**WHAT YOU ARE ASKED TO DO**
What you return must be every line below that includes the word "Example".

**DATASET CONTENT**
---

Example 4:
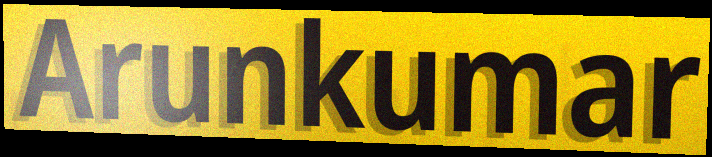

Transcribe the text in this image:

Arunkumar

==

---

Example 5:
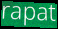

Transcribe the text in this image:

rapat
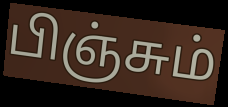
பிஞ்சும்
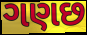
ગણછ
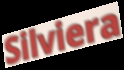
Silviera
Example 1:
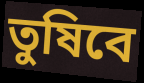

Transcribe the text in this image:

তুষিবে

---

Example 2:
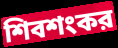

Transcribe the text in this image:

**ANSWER FOR THE TASK**
Example 4:
Example 5:
Example 1:
Example 2:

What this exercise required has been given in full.